• _Problem to work on_: Please present the lines below as a numbered list, leaving out any blank lines.

^^^^^^^^^^^^^^^^

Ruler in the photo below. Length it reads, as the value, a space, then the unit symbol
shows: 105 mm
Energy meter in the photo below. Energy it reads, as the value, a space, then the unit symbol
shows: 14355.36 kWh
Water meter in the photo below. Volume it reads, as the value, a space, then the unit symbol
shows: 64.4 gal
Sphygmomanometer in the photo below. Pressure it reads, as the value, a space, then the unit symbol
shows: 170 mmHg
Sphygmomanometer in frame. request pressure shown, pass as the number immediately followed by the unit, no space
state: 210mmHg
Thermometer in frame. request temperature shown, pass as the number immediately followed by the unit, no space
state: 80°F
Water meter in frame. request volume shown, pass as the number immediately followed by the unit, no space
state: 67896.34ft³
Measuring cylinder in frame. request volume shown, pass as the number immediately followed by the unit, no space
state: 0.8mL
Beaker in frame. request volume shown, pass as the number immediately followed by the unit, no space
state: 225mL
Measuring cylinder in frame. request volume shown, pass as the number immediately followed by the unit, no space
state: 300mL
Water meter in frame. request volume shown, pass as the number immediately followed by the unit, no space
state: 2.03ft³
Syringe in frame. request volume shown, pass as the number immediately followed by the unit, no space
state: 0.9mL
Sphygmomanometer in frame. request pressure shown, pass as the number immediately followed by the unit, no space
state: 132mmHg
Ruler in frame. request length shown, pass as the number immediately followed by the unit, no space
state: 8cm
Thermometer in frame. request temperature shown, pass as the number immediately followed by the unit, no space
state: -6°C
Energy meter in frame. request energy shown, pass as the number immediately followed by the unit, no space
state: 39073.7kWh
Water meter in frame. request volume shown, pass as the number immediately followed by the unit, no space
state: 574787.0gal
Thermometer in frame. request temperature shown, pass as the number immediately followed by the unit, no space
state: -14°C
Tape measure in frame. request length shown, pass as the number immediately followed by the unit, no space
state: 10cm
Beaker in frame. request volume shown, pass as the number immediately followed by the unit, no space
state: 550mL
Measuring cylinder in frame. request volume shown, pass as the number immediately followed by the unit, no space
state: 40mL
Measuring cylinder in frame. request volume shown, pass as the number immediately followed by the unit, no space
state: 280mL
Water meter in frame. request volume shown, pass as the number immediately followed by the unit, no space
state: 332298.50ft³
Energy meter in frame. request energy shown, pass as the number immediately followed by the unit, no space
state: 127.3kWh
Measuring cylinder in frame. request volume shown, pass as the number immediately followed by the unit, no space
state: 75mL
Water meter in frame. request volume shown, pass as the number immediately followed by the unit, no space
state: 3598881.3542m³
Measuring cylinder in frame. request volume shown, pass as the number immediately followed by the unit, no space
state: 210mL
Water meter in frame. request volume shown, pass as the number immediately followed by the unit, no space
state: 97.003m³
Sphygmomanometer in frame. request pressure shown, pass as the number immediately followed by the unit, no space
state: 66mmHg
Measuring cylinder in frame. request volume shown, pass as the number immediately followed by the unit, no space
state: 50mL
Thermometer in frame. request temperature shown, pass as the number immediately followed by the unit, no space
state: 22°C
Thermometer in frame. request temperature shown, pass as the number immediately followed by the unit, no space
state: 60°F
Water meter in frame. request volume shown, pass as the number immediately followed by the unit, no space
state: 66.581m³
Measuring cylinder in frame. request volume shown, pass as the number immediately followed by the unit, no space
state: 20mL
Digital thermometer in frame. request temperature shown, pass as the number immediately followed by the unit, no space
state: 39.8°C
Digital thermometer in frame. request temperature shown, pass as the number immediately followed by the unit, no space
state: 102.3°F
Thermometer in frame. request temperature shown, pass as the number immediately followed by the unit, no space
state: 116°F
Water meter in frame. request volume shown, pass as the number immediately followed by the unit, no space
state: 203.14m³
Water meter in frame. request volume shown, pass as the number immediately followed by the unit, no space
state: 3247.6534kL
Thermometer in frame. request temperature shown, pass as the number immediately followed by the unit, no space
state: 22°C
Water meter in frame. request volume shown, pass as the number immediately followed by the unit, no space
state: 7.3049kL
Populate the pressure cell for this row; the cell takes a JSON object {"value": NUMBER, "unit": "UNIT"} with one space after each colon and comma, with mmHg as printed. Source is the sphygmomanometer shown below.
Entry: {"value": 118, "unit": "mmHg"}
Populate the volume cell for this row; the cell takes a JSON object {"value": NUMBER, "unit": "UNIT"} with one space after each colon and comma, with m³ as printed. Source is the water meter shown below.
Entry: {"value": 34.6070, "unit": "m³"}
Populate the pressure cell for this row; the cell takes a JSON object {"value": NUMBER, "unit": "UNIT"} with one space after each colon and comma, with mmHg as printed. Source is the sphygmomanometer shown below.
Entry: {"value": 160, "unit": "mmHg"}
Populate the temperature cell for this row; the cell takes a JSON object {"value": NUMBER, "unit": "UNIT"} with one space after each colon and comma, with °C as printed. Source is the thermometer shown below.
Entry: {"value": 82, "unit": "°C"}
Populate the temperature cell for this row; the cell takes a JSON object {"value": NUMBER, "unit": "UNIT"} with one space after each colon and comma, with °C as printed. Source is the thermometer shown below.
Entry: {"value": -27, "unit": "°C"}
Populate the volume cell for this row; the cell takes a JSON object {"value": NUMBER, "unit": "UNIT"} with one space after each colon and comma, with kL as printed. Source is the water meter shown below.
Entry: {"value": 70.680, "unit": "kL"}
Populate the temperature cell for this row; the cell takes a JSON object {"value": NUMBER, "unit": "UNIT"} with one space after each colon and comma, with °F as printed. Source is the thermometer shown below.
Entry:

^^^^^^^^^^^^^^^^

• _Result of the exercise_:
1. Ruler in the photo below. Length it reads, as the value, a space, then the unit symbol
2. shows: 105 mm
3. Energy meter in the photo below. Energy it reads, as the value, a space, then the unit symbol
4. shows: 14355.36 kWh
5. Water meter in the photo below. Volume it reads, as the value, a space, then the unit symbol
6. shows: 64.4 gal
7. Sphygmomanometer in the photo below. Pressure it reads, as the value, a space, then the unit symbol
8. shows: 170 mmHg
9. Sphygmomanometer in frame. request pressure shown, pass as the number immediately followed by the unit, no space
10. state: 210mmHg
11. Thermometer in frame. request temperature shown, pass as the number immediately followed by the unit, no space
12. state: 80°F
13. Water meter in frame. request volume shown, pass as the number immediately followed by the unit, no space
14. state: 67896.34ft³
15. Measuring cylinder in frame. request volume shown, pass as the number immediately followed by the unit, no space
16. state: 0.8mL
17. Beaker in frame. request volume shown, pass as the number immediately followed by the unit, no space
18. state: 225mL
19. Measuring cylinder in frame. request volume shown, pass as the number immediately followed by the unit, no space
20. state: 300mL
21. Water meter in frame. request volume shown, pass as the number immediately followed by the unit, no space
22. state: 2.03ft³
23. Syringe in frame. request volume shown, pass as the number immediately followed by the unit, no space
24. state: 0.9mL
25. Sphygmomanometer in frame. request pressure shown, pass as the number immediately followed by the unit, no space
26. state: 132mmHg
27. Ruler in frame. request length shown, pass as the number immediately followed by the unit, no space
28. state: 8cm
29. Thermometer in frame. request temperature shown, pass as the number immediately followed by the unit, no space
30. state: -6°C
31. Energy meter in frame. request energy shown, pass as the number immediately followed by the unit, no space
32. state: 39073.7kWh
33. Water meter in frame. request volume shown, pass as the number immediately followed by the unit, no space
34. state: 574787.0gal
35. Thermometer in frame. request temperature shown, pass as the number immediately followed by the unit, no space
36. state: -14°C
37. Tape measure in frame. request length shown, pass as the number immediately followed by the unit, no space
38. state: 10cm
39. Beaker in frame. request volume shown, pass as the number immediately followed by the unit, no space
40. state: 550mL
41. Measuring cylinder in frame. request volume shown, pass as the number immediately followed by the unit, no space
42. state: 40mL
43. Measuring cylinder in frame. request volume shown, pass as the number immediately followed by the unit, no space
44. state: 280mL
45. Water meter in frame. request volume shown, pass as the number immediately followed by the unit, no space
46. state: 332298.50ft³
47. Energy meter in frame. request energy shown, pass as the number immediately followed by the unit, no space
48. state: 127.3kWh
49. Measuring cylinder in frame. request volume shown, pass as the number immediately followed by the unit, no space
50. state: 75mL
51. Water meter in frame. request volume shown, pass as the number immediately followed by the unit, no space
52. state: 3598881.3542m³
53. Measuring cylinder in frame. request volume shown, pass as the number immediately followed by the unit, no space
54. state: 210mL
55. Water meter in frame. request volume shown, pass as the number immediately followed by the unit, no space
56. state: 97.003m³
57. Sphygmomanometer in frame. request pressure shown, pass as the number immediately followed by the unit, no space
58. state: 66mmHg
59. Measuring cylinder in frame. request volume shown, pass as the number immediately followed by the unit, no space
60. state: 50mL
61. Thermometer in frame. request temperature shown, pass as the number immediately followed by the unit, no space
62. state: 22°C
63. Thermometer in frame. request temperature shown, pass as the number immediately followed by the unit, no space
64. state: 60°F
65. Water meter in frame. request volume shown, pass as the number immediately followed by the unit, no space
66. state: 66.581m³
67. Measuring cylinder in frame. request volume shown, pass as the number immediately followed by the unit, no space
68. state: 20mL
69. Digital thermometer in frame. request temperature shown, pass as the number immediately followed by the unit, no space
70. state: 39.8°C
71. Digital thermometer in frame. request temperature shown, pass as the number immediately followed by the unit, no space
72. state: 102.3°F
73. Thermometer in frame. request temperature shown, pass as the number immediately followed by the unit, no space
74. state: 116°F
75. Water meter in frame. request volume shown, pass as the number immediately followed by the unit, no space
76. state: 203.14m³
77. Water meter in frame. request volume shown, pass as the number immediately followed by the unit, no space
78. state: 3247.6534kL
79. Thermometer in frame. request temperature shown, pass as the number immediately followed by the unit, no space
80. state: 22°C
81. Water meter in frame. request volume shown, pass as the number immediately followed by the unit, no space
82. state: 7.3049kL
83. Populate the pressure cell for this row; the cell takes a JSON object {"value": NUMBER, "unit": "UNIT"} with one space after each colon and comma, with mmHg as printed. Source is the sphygmomanometer shown below.
84. Entry: {"value": 118, "unit": "mmHg"}
85. Populate the volume cell for this row; the cell takes a JSON object {"value": NUMBER, "unit": "UNIT"} with one space after each colon and comma, with m³ as printed. Source is the water meter shown below.
86. Entry: {"value": 34.6070, "unit": "m³"}
87. Populate the pressure cell for this row; the cell takes a JSON object {"value": NUMBER, "unit": "UNIT"} with one space after each colon and comma, with mmHg as printed. Source is the sphygmomanometer shown below.
88. Entry: {"value": 160, "unit": "mmHg"}
89. Populate the temperature cell for this row; the cell takes a JSON object {"value": NUMBER, "unit": "UNIT"} with one space after each colon and comma, with °C as printed. Source is the thermometer shown below.
90. Entry: {"value": 82, "unit": "°C"}
91. Populate the temperature cell for this row; the cell takes a JSON object {"value": NUMBER, "unit": "UNIT"} with one space after each colon and comma, with °C as printed. Source is the thermometer shown below.
92. Entry: {"value": -27, "unit": "°C"}
93. Populate the volume cell for this row; the cell takes a JSON object {"value": NUMBER, "unit": "UNIT"} with one space after each colon and comma, with kL as printed. Source is the water meter shown below.
94. Entry: {"value": 70.680, "unit": "kL"}
95. Populate the temperature cell for this row; the cell takes a JSON object {"value": NUMBER, "unit": "UNIT"} with one space after each colon and comma, with °F as printed. Source is the thermometer shown below.
96. Entry:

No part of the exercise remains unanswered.